Satellite nodules were rare in our study, which is a characteristic radiographic finding related to M. kansasii infection [9]. Satellite nodules have been considered evidence for the benign nature of the solitary pulmonary nodule and are frequently observed in cases with M. tuberculosis. However, there have been no CT reports regarding the incidence of satellite nodules for various Mycobacterium infections. Therefore, it is still controversial whether this finding is a characteristic CT finding for M. kansasii infection.

Several reports have explored whether there are differences between the radiological appearances of M. kansasii and M. tuberculosis infection [2, 3, 9]. According to Evans et al. [7], radiographic abnormalities in patients with M. kansasii infection were more frequently unilateral and right-side predominant, whereas cases with tuberculosis more frequently involved the apical segment of the lower lobe. Air-space shadows including more than one bronchopulmonary segment and pleural effusions were seen less frequently in M. kansasii infection. In addition, cavitation was seen to a similar extent in patients with M. kansasii infection and in those with tuberculosis. Zvetina et al. reported on a subset of unilateral lesions with cavities <2 cm in diameter. The authors stated that a single thin-walled cavitated opacity and minimal adjacent parenchymal disease are characteristic radiographic findings related to M. kansasii pulmonary infection [9]. Although we did not compare CT findings of M. kansasii infection with those of M. tuberculosis, most of our results are consistent with previous descriptions regarding differentiation from M. tuberculosis.

The association with pulmonary emphysema was relatively high in this study, and it was also demonstrated that the degree of emphysema was usually moderate or severe.
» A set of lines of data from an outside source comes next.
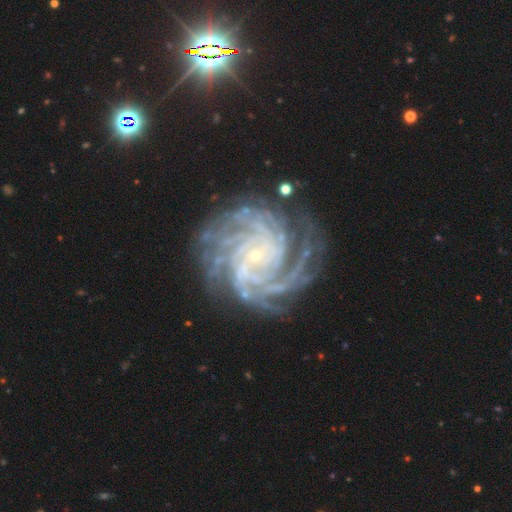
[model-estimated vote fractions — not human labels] featured or disk 92%, star or artifact 5%, smooth 3%. Down the decision tree: edge-on disk — no (98%); bar — no (67%); spiral arms — yes (99%); spiral arm count — more than 4 (34%); spiral winding — tight (74%); bulge size — small (88%); merging — none (78%).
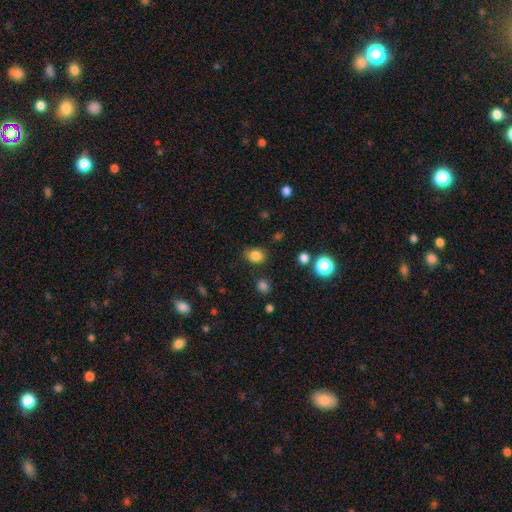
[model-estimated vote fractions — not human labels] Overall: smooth (83%). How rounded: round (51%; in between 48%). Merging: none (82%).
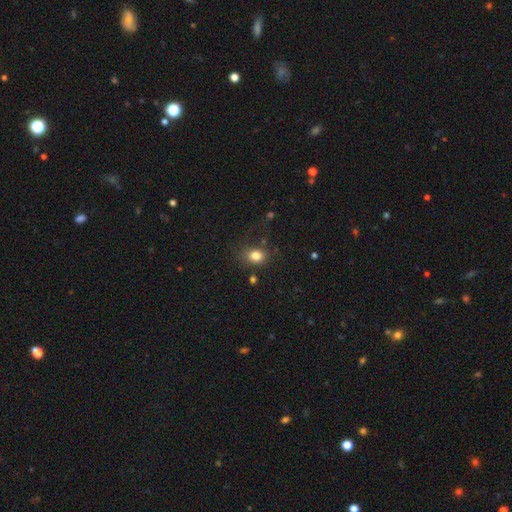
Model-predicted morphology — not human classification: A smooth galaxy with no disk features (82%) that is in between round and cigar-shaped (53%).

Vote fractions:
- Smooth or featured? smooth: 82% / star or artifact: 12% / featured or disk: 6%
- How rounded? in between: 53% / round: 46% / cigar-shaped: 1%
- Merging? none: 72% / minor disturbance: 17% / major disturbance: 7% / merger: 4%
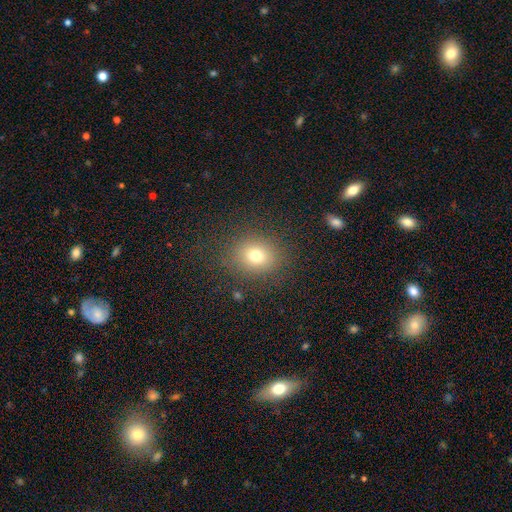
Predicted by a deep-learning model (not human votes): smooth-or-featured: smooth: 73% | star or artifact: 16% | featured or disk: 11%
  how-rounded: round: 70% | in between: 29% | cigar-shaped: 1%
  merging: none: 83% | minor disturbance: 10% | major disturbance: 5% | merger: 1%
This probably reflected the high pack-year indices (current smokers 47, ex-smokers 26) of the cohort. Christensen et al. [6] and other researchers [18, 19] stated that the most important associated disease of M. kansasii pulmonary infection is chronic obstructive pulmonary disease.
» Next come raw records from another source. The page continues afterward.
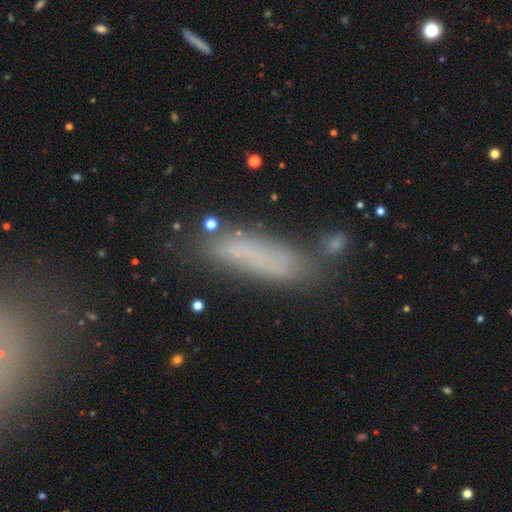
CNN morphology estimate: Smooth or featured? Predicted: smooth (p=0.65). How rounded? Predicted: cigar-shaped (p=0.66). Merging? Predicted: none (p=0.56).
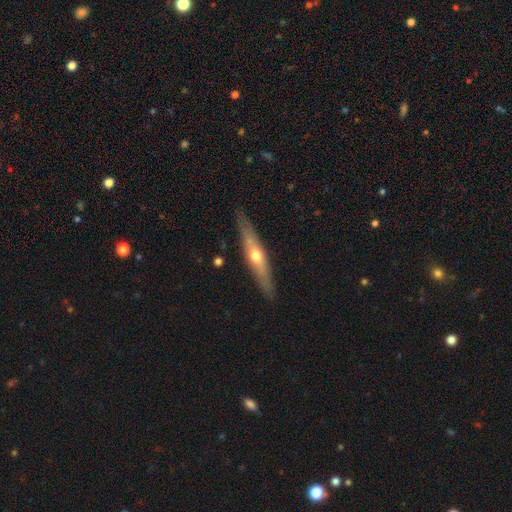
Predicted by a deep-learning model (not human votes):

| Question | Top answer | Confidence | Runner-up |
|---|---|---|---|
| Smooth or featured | featured or disk | 57% | smooth (37%) |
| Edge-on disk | yes | 86% | no (14%) |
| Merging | none | 86% | minor disturbance (11%) |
There are several limitations in this study. First, results are based on a limited number of cases. This study focused mainly on validating the radiographic findings of M. kansasii using CT images and did not focus on differentiation of M. kansasii infection from other mycobacterial diseases. Statistical comparison among various mycobacterial infections should be performed on a large number of cases. It is especially important to analyze the differences between CT images of M. kansasii and M. tuberculosis infections because there are many similarities in radiographic presentations in these infections, and different patient handling is required. Second, CT images used in this study were not essentially HRCT images because the study was based on a retrospective collection of CT images. Third, some cases in this study had several factors that might influence or alter pulmonary findings, such as past history of M. tuberculosis infection or silica exposure. To clarify whether observed CT findings were purely related to M. kansasii infection or not, it is necessary to assess sequential changes of each CT finding during chemotherapy.

In conclusion, classic radiographic findings, including preference tendency for involvement of the posterior or apical segment of the right upper lobe, significantly higher prevalence of cavity formation in association with a thin wall, limited intracavitary fluid collection, and a limited number of satellite nodules were reconfirmed upon assessment of CT images. A limited number of oval and tubular/meandering shaped cavities represent additional characteristics of CT images of M. kansasii pulmonary infection.